# Moving to Crete-question on location



## aryadesa (Feb 7, 2015)

Hi all,
I am thinking about moving to Crete, and I was wondering if any of you have any advice on which location in Crete might be best to be based. I'm generally happiest in small to mid-sized towns (not cities), where I can get to know people. I love the countryside/nature, would want to be near the sea (not too inland), with walks in nature / seclusion possible. But I also want access to a social scene; somewhere that has a good live music scene, and somewhere i can enjoy decent restaurants etc. (yeah.. I wanna lot of different things eh.. :juggle I'm British, but I don't necessarily have to be around other Brits. I will need to be somewhere English language is generally spoken easily though (at least at first... I can imagine learning the Greek language will take a while!) I've been an expatriate already for 20 years, living in East Africa, Indonesia, South Pacific etc with my work. Ready to move somewhere closer to home (folks getting older etc). I'm planning to visit Crete in the summer to check out various places, and I would really appreciate any advice on which places I should check out so I can maximize my time there.
Thanks so much everyone, σας ευχαριστώ


----------



## narco a (Sep 20, 2013)

Hi there
We went to Crete for a holiday last year and I am hoping to build soon in the Peloponnese but waiting to see what happens next with Greece. 

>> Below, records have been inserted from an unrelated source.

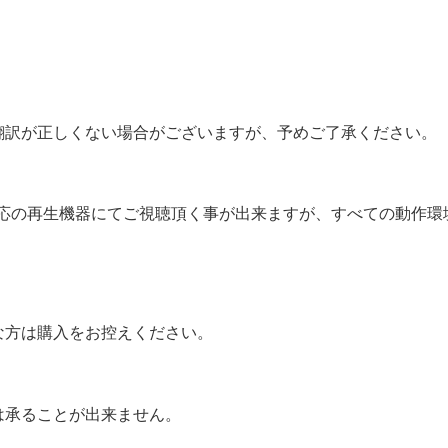
翻訳が正しくない場合がございますが、予めご了承ください。
対応の再生機器にてご視聴頂く事が出来ますが、すべての動作
な方は購入をお控えください。
は承ることが出来ません。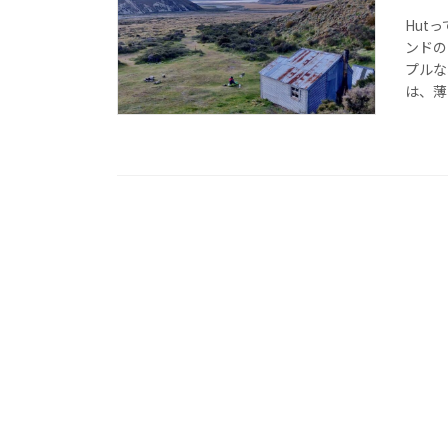
Hut
ンドの
プルな
は、薄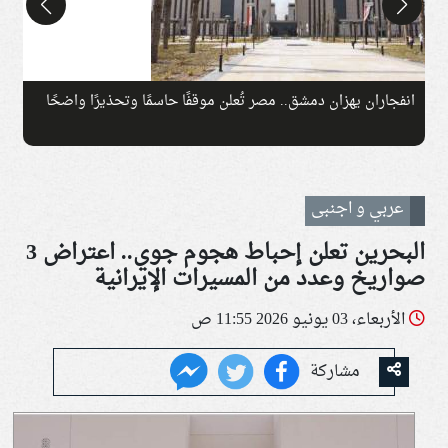
انفجاران يهزان دمشق.. مصر تُعلن موقفًا حاسمًا وتحذيرًا واضحًا
ت
عربي و اجنبى
البحرين تعلن إحباط هجوم جوي.. اعتراض 3
صواريخ وعدد من المسيرات الإيرانية
الأربعاء، 03 يونيو 2026 11:55 ص
مشاركة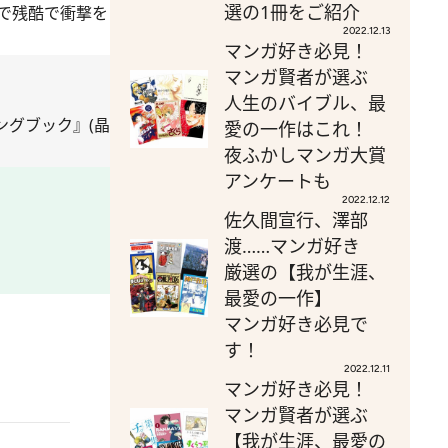
選の1冊をご紹介
で残酷で衝撃を
2022.12.13
マンガ好き必見！
マンガ賢者が選ぶ
人生のバイブル、最
グブック』(晶
愛の一作はこれ！
夜ふかしマンガ大賞
アンケートも
2022.12.12
佐久間宣行、澤部
渡……マンガ好き
厳選の【我が生涯、
最愛の一作】
マンガ好き必見で
す！
2022.12.11
マンガ好き必見！
マンガ賢者が選ぶ
【我が生涯、最愛の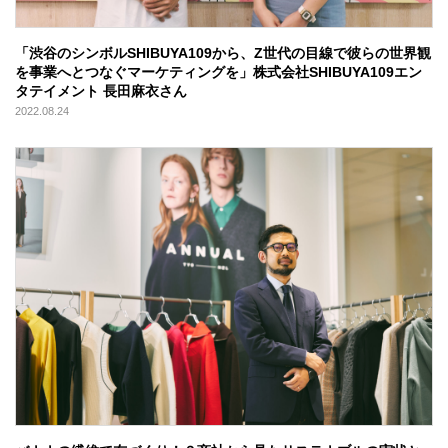
「渋谷のシンボルSHIBUYA109から、Z世代の目線で彼らの世界観
を事業へとつなぐマーケティングを」株式会社SHIBUYA109エン
タテイメント 長田麻衣さん
2022.08.24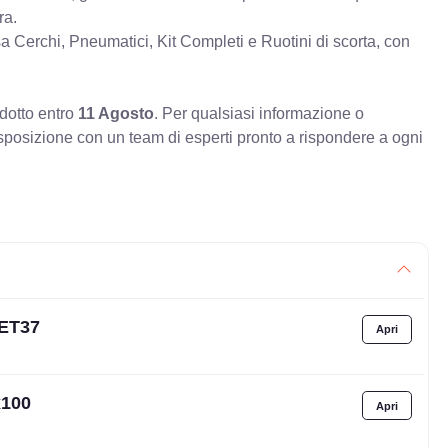
ra.
erchi, Pneumatici, Kit Completi e Ruotini di scorta, con
odotto entro
11 Agosto
. Per qualsiasi informazione o
sposizione con un team di esperti pronto a rispondere a ogni
 ET37
x100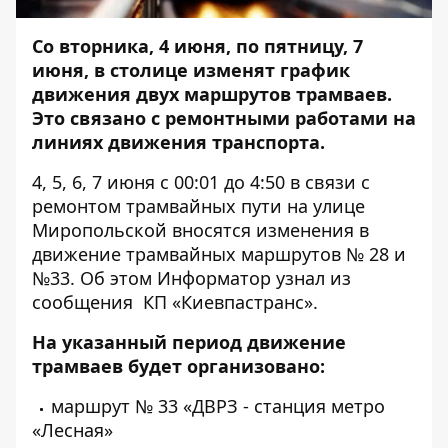
Со вторника, 4 июня, по пятницу, 7
июня, в столице изменят график
движения двух маршрутов трамваев.
Это связано с ремонтными работами на
линиях движения транспорта.
4, 5, 6, 7 июня с 00:01 до 4:50 в связи с
ремонтом трамвайных пути на улице
Миропольской вносятся изменения в
движение трамвайных маршрутов № 28 и
№33. Об этом
Информатор
узнал из
сообщения КП «Киевпастранс».
На указанный период движение
трамваев будет организовано:
маршрут № 33 «ДВРЗ - станция метро
«Лесная»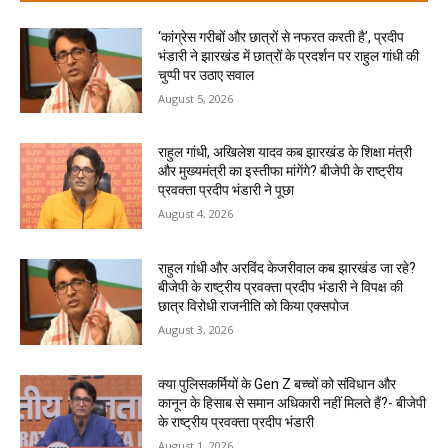
‘कांग्रेस गरीबों और छात्रों से नफरत करती है’, प्रदीप
भंडारी ने झारखंड में छात्रों के प्रदर्शन पर राहुल गांधी की
चुप्पी पर उठाए सवाल
August 5, 2026
राहुल गांधी, अखिलेश यादव कब झारखंड के शिक्षा मंत्री
और मुख्यमंत्री का इस्तीफा मांगेंगे? बीजेपी के राष्ट्रीय
प्रवक्ता प्रदीप भंडारी ने पूछा
August 4, 2026
राहुल गांधी और अरविंद केजरीवाल कब झारखंड जा रहे?
बीजेपी के राष्ट्रीय प्रवक्ता प्रदीप भंडारी ने विपक्ष की
छात्र विरोधी राजनीति को किया एक्सपोज
August 3, 2026
क्या पुलिसकर्मियों के Gen Z बच्चों को संविधान और
कानून के हिसाब से समान अधिकारी नहीं मिलते हैं?- बीजेपी
के राष्ट्रीय प्रवक्ता प्रदीप भंडारी
August 1, 2026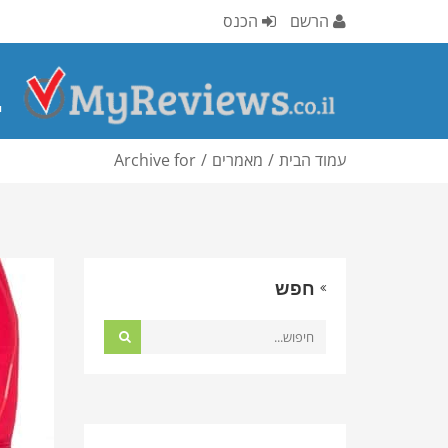
הרשם
הכנס
י
עמוד הבית
מאמרים
Archive for
חפש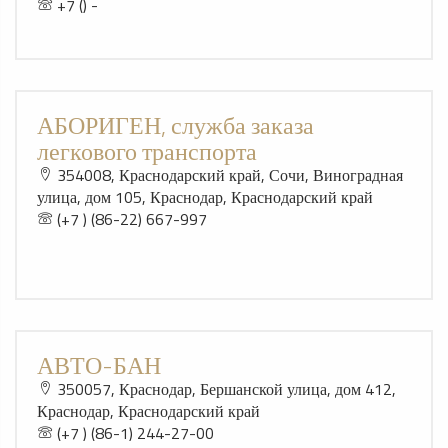
+7 () -
АБОРИГЕН, служба заказа
легкового транспорта
354008, Краснодарский край, Сочи, Виноградная
улица, дом 105, Краснодар, Краснодарский край
(+7 ) (86-22) 667-997
АВТО-БАН
350057, Краснодар, Бершанской улица, дом 412,
Краснодар, Краснодарский край
(+7 ) (86-1) 244-27-00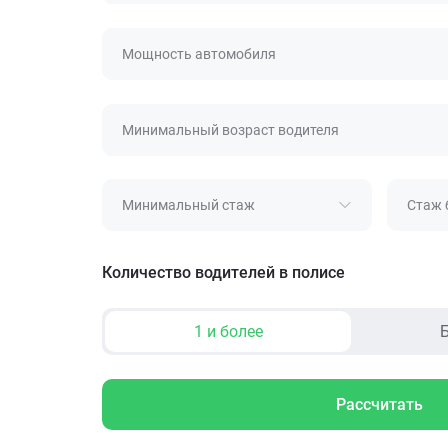
Мощность автомобиля
Минимальный возраст водителя
Минимальный стаж
Стаж 
Количество водителей в полисе
1 и более
Б
Рассчитать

We stayed in Chania near Vamos. It's a lovely place but there are a lot of holiday villas there and a lot of Brits-so much so that the only English butcher in Greece has started a business there-very good mind you. The beach at Kalives is lovely but quite touristy. Sounds to me like Chania would suit you but I was surprisingly impressed with Rethymnon. The old town has a really good feel, and you can live close by but in the sticks. It has the advantage of sitting between both airports too. Best of luck.


----------



## aryadesa (Feb 7, 2015)

Thanks so much, I'll for sure check these places out.
Much appreciated,


----------



## akeeley (Oct 2, 2015)

Did you make it to Crete? My wife and I just moved to Crete from the States and would love to meet more people, especially folks into live music, food, etc. 
Cheers,
Alex


----------



## Kikie (Nov 7, 2008)

*Your thoughts so far?*



akeeley said:


> Did you make it to Crete? My wife and I just moved to Crete from the States and would love to meet more people, especially folks into live music, food, etc.
> Cheers,
> Alex


We are also thinking of moving to Crete (checking the Peloponnese too) so would you mind sharing your experiences so far please? Good and bad! Thanks!


----------



## Kikie (Nov 7, 2008)

aryadesa said:


> Hi all,
> I am thinking about moving to Crete, and I was wondering if any of you have any advice on which location in Crete might be best to be based. I'm generally happiest in small to mid-sized towns (not cities), where I can get to know people. I love the countryside/nature, would want to be near the sea (not too inland), with walks in nature / seclusion possible. But I also want access to a social scene; somewhere that has a good live music scene, and somewhere i can enjoy decent restaurants etc. (yeah.. I wanna lot of different things eh.. :juggle I'm British, but I don't necessarily have to be around other Brits. I will need to be somewhere English language is generally spoken easily though (at least at first... I can imagine learning the Greek language will take a while!) I've been an expatriate already for 20 years, living in East Africa, Indonesia, South Pacific etc with my work. Ready to move somewhere closer to home (folks getting older etc). I'm planning to visit Crete in the summer to check out various places, and I would really appreciate any advice on which places I should check out so I can maximize my time there.
> Thanks so much everyone, σας ευχαριστώ


When I started reading this I thought 'I don't remember writing this'! It is almost exactly what I might have said. I'm an ex colonial too, from East Africa. So do please share anything you learn.  We are thinking Chania or Rethymnon at the moment as far as Crete is concerned. We are also considering the Peloponnese. Messinia.


----------